Center Joakim Noah and his camp knew it was going to be a long season.
A source close to Noah said as much late in training camp: “Jo’s [left] knee is going to be an issue all season. He’s played through pain before with the plantar [fasciitis in his foot], but this is completely different . . . a different level.’’
It proved to be. Noah not only played at a different level, but he became a different player.
After making a career out of being a high-energy guy, basing his game on defense, rebounding and passing, Noah, 30, had to dial it down because of the knee issue. He became a shell of himself, and that was markedly on display throughout the playoffs.

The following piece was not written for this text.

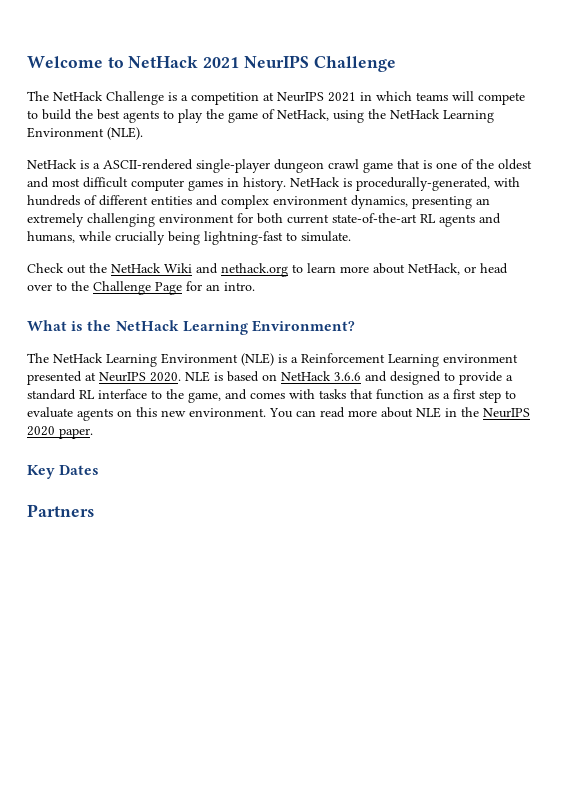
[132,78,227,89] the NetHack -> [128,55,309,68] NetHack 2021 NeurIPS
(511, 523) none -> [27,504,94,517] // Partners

He averaged 5.8 points and 11 rebounds and shot only 41 percent from the field and a dismal 35 percent from the free-throw line.
So the Bulls’ front office might be looking to move him and the $13.4 million he will make next season in the last year of his contract. No easy task.
Everyone saw Noah’s decline throughout the season, and he would have to pass a physical because of the knee. Then there’s the issue of his expiring contract. The NBA cap experts no longer covet them like they did three to five years ago. It was evident last summer when the Bulls had to invoke the amnesty clause on Carlos Boozer and his expiring deal.
The Knicks and Lakers would seem like ideal situations for Noah because of the cap space they’ll have and the bodies they’ll need, but the Bulls aren’t in position to take on ugly contracts in return at this point.
The other thing going against the Bulls is the market.
LaMarcus Aldridge has said that he’d be looking to return to the Trail Blazers, but he’s still an unrestricted free agent, and until he signs, he’s the big catch in free agency. Kevin Love could opt out of his contract with the Cavaliers and become a free agent, and there’s also Paul Millsap, David West (player option), Tristan Thompson (restricted), Marc Gasol, DeAndre Jordan, Brook Lopez (player option) and Greg Monroe.
An argument can be made that all those players would be more sought after than a hobbled Noah.
“[Noah has] to bring activity to our team,’’ coach Tom Thibodeau said several times during the playoffs the last few weeks. “Defense. Some nights you’re going to be better than others. He’s going through a rough patch right now, but he’ll work his way through it.’’
Noah never did, but he vows that he’ll return to form.
That turnaround will have to be seen to be believed, and the Bulls might have no choice but to hope that’s the case.
Moving Noah might be a priority, but it just doesn’t seem like a reality.